PROBLEM TO SOLVE: Restate word for word each line of the data, starting at the one containing "photomicrograph of adenocarcinoma" and running through the last.

EXERCISE DATA:

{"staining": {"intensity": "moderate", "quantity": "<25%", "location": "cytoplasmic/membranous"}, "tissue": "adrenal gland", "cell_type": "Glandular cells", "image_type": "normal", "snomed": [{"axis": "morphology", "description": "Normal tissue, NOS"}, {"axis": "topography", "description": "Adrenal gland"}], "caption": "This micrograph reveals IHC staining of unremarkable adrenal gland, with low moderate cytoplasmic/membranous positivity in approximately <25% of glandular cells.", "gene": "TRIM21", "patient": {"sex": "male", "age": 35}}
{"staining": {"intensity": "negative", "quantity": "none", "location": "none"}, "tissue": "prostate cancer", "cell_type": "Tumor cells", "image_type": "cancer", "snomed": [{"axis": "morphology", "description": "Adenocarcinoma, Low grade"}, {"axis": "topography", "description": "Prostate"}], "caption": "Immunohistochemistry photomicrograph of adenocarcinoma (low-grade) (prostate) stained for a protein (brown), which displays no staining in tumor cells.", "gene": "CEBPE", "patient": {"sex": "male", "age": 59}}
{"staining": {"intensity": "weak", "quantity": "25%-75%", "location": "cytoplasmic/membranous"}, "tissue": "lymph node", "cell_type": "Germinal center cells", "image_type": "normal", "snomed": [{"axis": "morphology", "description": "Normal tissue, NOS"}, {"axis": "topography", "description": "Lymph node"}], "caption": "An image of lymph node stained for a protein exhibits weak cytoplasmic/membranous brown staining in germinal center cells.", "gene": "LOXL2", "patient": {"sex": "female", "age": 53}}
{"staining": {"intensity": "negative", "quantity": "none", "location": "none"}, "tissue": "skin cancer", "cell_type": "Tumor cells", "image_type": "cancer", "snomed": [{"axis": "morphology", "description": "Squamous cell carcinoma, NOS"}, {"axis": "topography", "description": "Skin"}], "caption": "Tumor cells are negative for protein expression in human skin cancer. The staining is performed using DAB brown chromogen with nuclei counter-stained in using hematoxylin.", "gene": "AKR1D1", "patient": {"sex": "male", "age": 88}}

OUTPUT OF THE EXERCISE:
{"staining": {"intensity": "negative", "quantity": "none", "location": "none"}, "tissue": "prostate cancer", "cell_type": "Tumor cells", "image_type": "cancer", "snomed": [{"axis": "morphology", "description": "Adenocarcinoma, Low grade"}, {"axis": "topography", "description": "Prostate"}], "caption": "Immunohistochemistry photomicrograph of adenocarcinoma (low-grade) (prostate) stained for a protein (brown), which displays no staining in tumor cells.", "gene": "CEBPE", "patient": {"sex": "male", "age": 59}}
{"staining": {"intensity": "weak", "quantity": "25%-75%", "location": "cytoplasmic/membranous"}, "tissue": "lymph node", "cell_type": "Germinal center cells", "image_type": "normal", "snomed": [{"axis": "morphology", "description": "Normal tissue, NOS"}, {"axis": "topography", "description": "Lymph node"}], "caption": "An image of lymph node stained for a protein exhibits weak cytoplasmic/membranous brown staining in germinal center cells.", "gene": "LOXL2", "patient": {"sex": "female", "age": 53}}
{"staining": {"intensity": "negative", "quantity": "none", "location": "none"}, "tissue": "skin cancer", "cell_type": "Tumor cells", "image_type": "cancer", "snomed": [{"axis": "morphology", "description": "Squamous cell carcinoma, NOS"}, {"axis": "topography", "description": "Skin"}], "caption": "Tumor cells are negative for protein expression in human skin cancer. The staining is performed using DAB brown chromogen with nuclei counter-stained in using hematoxylin.", "gene": "AKR1D1", "patient": {"sex": "male", "age": 88}}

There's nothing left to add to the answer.